The honest "under 10‑minute" claim

Here is how the timing works in practice:

  • ~7 minutes: benchmarked processing time for a 1M‑row dataset in Similarity API. This would of course vary depending on string length.
  • ~2 minutes: copy‑paste the notebook cell, run the query, and start the job

No blocking strategy design. No distributed compute tuning.
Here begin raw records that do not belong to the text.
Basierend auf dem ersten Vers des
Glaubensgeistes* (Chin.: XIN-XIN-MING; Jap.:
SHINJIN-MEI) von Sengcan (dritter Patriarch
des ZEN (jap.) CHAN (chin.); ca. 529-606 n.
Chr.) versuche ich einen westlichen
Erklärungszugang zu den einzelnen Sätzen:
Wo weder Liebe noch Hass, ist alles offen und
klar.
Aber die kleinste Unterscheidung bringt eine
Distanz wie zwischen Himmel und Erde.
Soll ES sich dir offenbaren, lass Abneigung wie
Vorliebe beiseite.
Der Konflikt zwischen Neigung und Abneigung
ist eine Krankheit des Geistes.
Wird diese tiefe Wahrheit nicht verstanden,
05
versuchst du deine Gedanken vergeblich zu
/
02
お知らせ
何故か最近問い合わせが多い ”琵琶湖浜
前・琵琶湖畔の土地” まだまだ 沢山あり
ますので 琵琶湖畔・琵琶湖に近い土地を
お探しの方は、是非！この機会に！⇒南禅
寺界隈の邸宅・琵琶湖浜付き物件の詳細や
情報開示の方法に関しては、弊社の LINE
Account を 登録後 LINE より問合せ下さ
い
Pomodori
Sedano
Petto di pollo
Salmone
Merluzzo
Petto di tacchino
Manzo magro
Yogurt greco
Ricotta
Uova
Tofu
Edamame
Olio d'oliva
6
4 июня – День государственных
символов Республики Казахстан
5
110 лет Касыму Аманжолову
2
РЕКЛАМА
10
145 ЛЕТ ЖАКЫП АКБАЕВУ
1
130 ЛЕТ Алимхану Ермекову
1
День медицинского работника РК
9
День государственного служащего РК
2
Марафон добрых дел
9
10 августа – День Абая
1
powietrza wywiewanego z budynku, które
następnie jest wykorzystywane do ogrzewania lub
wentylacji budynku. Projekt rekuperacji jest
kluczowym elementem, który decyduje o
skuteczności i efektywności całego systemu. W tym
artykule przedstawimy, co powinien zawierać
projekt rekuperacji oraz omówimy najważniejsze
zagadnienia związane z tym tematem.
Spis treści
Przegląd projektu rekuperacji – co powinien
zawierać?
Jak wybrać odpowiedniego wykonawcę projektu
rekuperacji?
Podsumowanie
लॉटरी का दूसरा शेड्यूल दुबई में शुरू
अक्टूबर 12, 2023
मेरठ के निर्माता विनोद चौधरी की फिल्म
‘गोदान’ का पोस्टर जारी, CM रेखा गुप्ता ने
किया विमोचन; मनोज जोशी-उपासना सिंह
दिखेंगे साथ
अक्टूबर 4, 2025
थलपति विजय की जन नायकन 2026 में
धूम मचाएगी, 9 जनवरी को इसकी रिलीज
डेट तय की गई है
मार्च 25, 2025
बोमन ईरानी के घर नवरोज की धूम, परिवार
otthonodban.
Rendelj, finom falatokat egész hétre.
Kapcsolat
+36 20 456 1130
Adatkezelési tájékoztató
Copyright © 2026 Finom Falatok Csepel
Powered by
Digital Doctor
No regex cleanup scripts.

From prototype to production

Notebooks are ideal for validating matching quality and running one‑off reconciliation jobs.

In production, the same API call pattern can be embedded into:

  • scheduled BigQuery workflows
  • Airflow or Prefect pipelines
  • backend data services
  • low‑code automation tools

Because the interface is standard HTTP, the matching engine becomes a reusable data‑quality component across your stack.

Final word

At large scale, fuzzy matching stops being a string‑similarity problem and becomes an infrastructure problem.

Similarity API is built for teams that prefer to spend engineering time on analytics and product logic — not on maintaining custom deduplication pipelines.

Instead of weeks of pipeline work, you can run a notebook cell and move straight to reviewing and acting on clean data.